The meeting was held in the office of Habiganj Deputy Commissioner Devi Chanda this afternoon to stabilise the price of onion and other essential products.
Wholesale traders won't be allowed to buy more than one or two sacks of onions at a time while retail buyers can purchase a maximum of one kg of onion, DC Devi Chanda told this correspondent over phone after the meeting.
Sellers must sell a minimum of 250 grams of onion, she added.
The DC said the price of onion at wholesale level cannot exceed Tk 120 and the retail price cannot exceed Tk 125.
According to traders, the district daily demand for onion is 30 metric tons. However, the district has two days stock of the kitchen essential.
Meanwhile, the district administration of Thakurgaon and Barishal has conducted mobile courts to force local onion traders to sell the kitchen item at fair price.

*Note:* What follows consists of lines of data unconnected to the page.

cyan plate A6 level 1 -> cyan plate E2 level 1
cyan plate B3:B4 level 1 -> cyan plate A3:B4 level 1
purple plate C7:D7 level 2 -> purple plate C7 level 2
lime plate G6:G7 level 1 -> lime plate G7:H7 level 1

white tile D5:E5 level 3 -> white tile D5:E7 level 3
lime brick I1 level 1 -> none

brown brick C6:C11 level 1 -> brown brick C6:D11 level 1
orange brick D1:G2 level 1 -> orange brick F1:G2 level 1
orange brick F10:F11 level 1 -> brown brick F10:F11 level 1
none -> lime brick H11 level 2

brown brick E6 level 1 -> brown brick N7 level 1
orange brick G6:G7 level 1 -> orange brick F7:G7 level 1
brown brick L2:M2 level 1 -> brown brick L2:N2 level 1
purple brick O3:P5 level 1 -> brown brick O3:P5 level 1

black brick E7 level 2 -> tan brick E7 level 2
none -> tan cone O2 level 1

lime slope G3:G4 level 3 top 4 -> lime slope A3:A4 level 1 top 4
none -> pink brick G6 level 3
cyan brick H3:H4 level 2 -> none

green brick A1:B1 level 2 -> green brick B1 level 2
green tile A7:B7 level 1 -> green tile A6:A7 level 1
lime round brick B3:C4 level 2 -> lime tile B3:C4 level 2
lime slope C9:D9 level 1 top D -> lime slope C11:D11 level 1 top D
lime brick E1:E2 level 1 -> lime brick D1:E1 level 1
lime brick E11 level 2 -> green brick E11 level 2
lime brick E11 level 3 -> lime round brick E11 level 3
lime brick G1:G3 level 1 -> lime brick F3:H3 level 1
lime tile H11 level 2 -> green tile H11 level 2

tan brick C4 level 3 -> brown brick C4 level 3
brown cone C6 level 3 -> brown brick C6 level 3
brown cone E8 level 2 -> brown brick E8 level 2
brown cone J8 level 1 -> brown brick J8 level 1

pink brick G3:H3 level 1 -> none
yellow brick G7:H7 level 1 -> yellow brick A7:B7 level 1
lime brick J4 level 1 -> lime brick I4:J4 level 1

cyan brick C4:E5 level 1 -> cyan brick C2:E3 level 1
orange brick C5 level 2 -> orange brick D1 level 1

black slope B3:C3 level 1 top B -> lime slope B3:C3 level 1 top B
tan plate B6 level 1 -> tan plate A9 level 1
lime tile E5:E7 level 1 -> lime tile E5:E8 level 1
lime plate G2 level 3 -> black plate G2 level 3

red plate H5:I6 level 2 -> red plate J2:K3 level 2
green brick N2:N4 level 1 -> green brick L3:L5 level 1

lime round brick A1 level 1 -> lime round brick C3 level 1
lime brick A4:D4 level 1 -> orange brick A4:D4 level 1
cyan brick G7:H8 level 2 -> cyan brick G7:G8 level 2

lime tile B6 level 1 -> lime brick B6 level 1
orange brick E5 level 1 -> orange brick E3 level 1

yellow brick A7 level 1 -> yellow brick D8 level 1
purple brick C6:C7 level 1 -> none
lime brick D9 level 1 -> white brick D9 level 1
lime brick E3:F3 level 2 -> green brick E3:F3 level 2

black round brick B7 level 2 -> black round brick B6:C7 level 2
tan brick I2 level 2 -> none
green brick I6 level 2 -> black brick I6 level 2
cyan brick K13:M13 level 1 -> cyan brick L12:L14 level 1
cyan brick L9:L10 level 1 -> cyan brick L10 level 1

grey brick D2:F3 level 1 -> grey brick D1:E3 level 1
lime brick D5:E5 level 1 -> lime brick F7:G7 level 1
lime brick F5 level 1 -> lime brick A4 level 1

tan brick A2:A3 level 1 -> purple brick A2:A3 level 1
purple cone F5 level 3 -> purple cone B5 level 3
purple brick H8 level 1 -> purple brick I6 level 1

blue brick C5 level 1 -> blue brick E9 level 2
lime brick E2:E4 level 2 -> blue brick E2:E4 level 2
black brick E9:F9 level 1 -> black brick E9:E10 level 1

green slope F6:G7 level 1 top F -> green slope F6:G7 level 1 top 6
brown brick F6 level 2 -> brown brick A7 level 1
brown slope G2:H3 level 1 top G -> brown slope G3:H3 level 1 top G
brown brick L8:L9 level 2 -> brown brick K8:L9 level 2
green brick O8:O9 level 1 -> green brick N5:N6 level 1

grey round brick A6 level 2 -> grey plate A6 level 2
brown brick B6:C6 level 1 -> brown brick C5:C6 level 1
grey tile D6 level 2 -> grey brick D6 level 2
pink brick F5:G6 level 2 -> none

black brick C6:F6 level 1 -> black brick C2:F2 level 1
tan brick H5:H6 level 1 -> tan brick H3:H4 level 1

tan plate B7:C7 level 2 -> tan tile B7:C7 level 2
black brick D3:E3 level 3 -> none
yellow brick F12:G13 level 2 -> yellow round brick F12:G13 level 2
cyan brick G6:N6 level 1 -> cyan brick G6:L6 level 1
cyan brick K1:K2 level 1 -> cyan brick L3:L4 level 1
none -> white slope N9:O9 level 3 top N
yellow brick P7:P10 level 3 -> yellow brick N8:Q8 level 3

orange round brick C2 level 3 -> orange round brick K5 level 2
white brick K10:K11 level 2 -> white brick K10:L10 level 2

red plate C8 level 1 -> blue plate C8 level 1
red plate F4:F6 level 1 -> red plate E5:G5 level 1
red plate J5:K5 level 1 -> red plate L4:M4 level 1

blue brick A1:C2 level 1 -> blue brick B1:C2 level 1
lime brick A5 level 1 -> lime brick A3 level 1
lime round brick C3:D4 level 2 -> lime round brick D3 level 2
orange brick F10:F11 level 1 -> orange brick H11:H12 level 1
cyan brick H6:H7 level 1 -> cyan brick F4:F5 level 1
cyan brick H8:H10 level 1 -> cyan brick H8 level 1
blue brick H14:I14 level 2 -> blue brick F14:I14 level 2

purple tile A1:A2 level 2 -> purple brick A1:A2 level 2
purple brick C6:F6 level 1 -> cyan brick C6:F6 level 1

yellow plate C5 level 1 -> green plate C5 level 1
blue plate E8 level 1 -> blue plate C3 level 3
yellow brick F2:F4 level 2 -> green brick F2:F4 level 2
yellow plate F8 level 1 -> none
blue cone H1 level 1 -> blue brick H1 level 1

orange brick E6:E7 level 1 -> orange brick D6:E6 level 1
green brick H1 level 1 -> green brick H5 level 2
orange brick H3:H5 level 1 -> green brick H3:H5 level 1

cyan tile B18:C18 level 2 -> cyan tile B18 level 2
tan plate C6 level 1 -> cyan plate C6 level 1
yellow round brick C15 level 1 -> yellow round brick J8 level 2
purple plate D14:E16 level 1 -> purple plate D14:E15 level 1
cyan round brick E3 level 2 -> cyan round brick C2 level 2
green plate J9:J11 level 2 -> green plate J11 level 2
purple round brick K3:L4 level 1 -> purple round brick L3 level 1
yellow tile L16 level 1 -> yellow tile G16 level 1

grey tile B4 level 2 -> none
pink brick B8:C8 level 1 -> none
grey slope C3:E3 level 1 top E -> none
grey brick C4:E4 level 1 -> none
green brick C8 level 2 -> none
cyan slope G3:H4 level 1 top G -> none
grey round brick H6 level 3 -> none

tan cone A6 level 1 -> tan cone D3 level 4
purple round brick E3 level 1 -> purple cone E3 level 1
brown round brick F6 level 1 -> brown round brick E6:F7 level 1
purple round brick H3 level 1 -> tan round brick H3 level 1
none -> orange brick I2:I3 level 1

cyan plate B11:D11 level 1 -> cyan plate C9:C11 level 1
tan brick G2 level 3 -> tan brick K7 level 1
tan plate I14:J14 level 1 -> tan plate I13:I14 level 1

In Chattogram, Deputy Commissioner Abul Bashar Mohammed Farkhuzzaman today urged the retailers and traders of onions in the port city to make lower profit and asked them not to store the vegetable.
On Sunday, onion prices shot up by more than Tk 100 per kg to Tk 240 overnight following India's announcement of an export ban on the vegetable from December 8 to March next year.
India is a major source of the key cooking ingredient for Bangladesh.
The government has taken the initiative to import some 52,000 tonnes of onion from India against the LCs that were opened earlier before the ban was slapped by the neighbouring country in a bid to curtail the price of the kitchen essential in local markets.
The Ministry of Commerce has already sent a letter to the Bangladesh High Commission to take the necessary action in this regard.